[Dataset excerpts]
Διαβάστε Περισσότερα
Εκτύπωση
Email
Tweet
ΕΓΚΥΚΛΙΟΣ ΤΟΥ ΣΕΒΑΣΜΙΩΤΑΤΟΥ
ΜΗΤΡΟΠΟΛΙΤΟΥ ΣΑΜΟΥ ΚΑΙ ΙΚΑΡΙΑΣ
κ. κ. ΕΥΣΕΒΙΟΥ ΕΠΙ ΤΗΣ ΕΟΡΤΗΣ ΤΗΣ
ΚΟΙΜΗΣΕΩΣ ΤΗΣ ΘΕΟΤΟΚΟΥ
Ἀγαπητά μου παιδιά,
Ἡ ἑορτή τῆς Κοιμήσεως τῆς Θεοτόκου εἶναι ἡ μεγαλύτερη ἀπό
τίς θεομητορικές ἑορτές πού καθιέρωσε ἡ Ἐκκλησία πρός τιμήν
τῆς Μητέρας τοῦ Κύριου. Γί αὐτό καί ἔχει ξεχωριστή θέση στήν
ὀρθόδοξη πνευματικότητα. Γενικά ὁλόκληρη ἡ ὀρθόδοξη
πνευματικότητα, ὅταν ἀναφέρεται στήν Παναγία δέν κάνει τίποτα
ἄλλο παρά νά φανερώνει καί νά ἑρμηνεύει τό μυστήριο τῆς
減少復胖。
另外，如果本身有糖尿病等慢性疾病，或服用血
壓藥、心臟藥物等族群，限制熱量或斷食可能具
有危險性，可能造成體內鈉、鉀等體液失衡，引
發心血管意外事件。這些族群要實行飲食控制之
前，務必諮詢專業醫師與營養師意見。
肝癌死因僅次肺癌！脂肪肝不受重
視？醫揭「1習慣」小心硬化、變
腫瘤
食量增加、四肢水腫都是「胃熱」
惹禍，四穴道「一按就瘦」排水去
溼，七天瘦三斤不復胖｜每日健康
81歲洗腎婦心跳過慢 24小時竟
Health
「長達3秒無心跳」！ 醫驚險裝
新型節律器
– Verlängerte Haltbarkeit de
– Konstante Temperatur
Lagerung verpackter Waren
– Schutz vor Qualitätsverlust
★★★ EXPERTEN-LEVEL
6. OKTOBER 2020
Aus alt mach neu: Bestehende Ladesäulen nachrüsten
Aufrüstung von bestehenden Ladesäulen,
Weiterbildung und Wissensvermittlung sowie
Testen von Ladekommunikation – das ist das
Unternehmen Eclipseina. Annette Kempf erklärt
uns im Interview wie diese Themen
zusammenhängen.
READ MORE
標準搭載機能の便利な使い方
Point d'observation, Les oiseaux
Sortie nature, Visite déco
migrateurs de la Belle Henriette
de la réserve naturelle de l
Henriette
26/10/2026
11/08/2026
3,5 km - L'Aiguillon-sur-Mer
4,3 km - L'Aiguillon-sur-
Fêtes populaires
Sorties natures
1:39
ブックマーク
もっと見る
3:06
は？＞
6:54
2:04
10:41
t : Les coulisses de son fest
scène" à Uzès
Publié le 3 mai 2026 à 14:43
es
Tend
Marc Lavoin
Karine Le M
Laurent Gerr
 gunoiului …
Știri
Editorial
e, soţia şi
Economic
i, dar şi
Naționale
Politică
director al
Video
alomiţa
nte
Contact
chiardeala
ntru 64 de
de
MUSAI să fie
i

What you are asked to do: Rewrite the lines in the records, changing "READ MORE" to "LEARN MORE" and leaving everything else unchanged.

Solution below:
Διαβάστε Περισσότερα
Εκτύπωση
Email
Tweet
ΕΓΚΥΚΛΙΟΣ ΤΟΥ ΣΕΒΑΣΜΙΩΤΑΤΟΥ
ΜΗΤΡΟΠΟΛΙΤΟΥ ΣΑΜΟΥ ΚΑΙ ΙΚΑΡΙΑΣ
κ. κ. ΕΥΣΕΒΙΟΥ ΕΠΙ ΤΗΣ ΕΟΡΤΗΣ ΤΗΣ
ΚΟΙΜΗΣΕΩΣ ΤΗΣ ΘΕΟΤΟΚΟΥ
Ἀγαπητά μου παιδιά,
Ἡ ἑορτή τῆς Κοιμήσεως τῆς Θεοτόκου εἶναι ἡ μεγαλύτερη ἀπό
τίς θεομητορικές ἑορτές πού καθιέρωσε ἡ Ἐκκλησία πρός τιμήν
τῆς Μητέρας τοῦ Κύριου. Γί αὐτό καί ἔχει ξεχωριστή θέση στήν
ὀρθόδοξη πνευματικότητα. Γενικά ὁλόκληρη ἡ ὀρθόδοξη
πνευματικότητα, ὅταν ἀναφέρεται στήν Παναγία δέν κάνει τίποτα
ἄλλο παρά νά φανερώνει καί νά ἑρμηνεύει τό μυστήριο τῆς
減少復胖。
另外，如果本身有糖尿病等慢性疾病，或服用血
壓藥、心臟藥物等族群，限制熱量或斷食可能具
有危險性，可能造成體內鈉、鉀等體液失衡，引
發心血管意外事件。這些族群要實行飲食控制之
前，務必諮詢專業醫師與營養師意見。
肝癌死因僅次肺癌！脂肪肝不受重
視？醫揭「1習慣」小心硬化、變
腫瘤
食量增加、四肢水腫都是「胃熱」
惹禍，四穴道「一按就瘦」排水去
溼，七天瘦三斤不復胖｜每日健康
81歲洗腎婦心跳過慢 24小時竟
Health
「長達3秒無心跳」！ 醫驚險裝
新型節律器
– Verlängerte Haltbarkeit de
– Konstante Temperatur
Lagerung verpackter Waren
– Schutz vor Qualitätsverlust
★★★ EXPERTEN-LEVEL
6. OKTOBER 2020
Aus alt mach neu: Bestehende Ladesäulen nachrüsten
Aufrüstung von bestehenden Ladesäulen,
Weiterbildung und Wissensvermittlung sowie
Testen von Ladekommunikation – das ist das
Unternehmen Eclipseina. Annette Kempf erklärt
uns im Interview wie diese Themen
zusammenhängen.
LEARN MORE
標準搭載機能の便利な使い方
Point d'observation, Les oiseaux
Sortie nature, Visite déco
migrateurs de la Belle Henriette
de la réserve naturelle de l
Henriette
26/10/2026
11/08/2026
3,5 km - L'Aiguillon-sur-Mer
4,3 km - L'Aiguillon-sur-
Fêtes populaires
Sorties natures
1:39
ブックマーク
もっと見る
3:06
は？＞
6:54
2:04
10:41
t : Les coulisses de son fest
scène" à Uzès
Publié le 3 mai 2026 à 14:43
es
Tend
Marc Lavoin
Karine Le M
Laurent Gerr
 gunoiului …
Știri
Editorial
e, soţia şi
Economic
i, dar şi
Naționale
Politică
director al
Video
alomiţa
nte
Contact
chiardeala
ntru 64 de
de
MUSAI să fie
i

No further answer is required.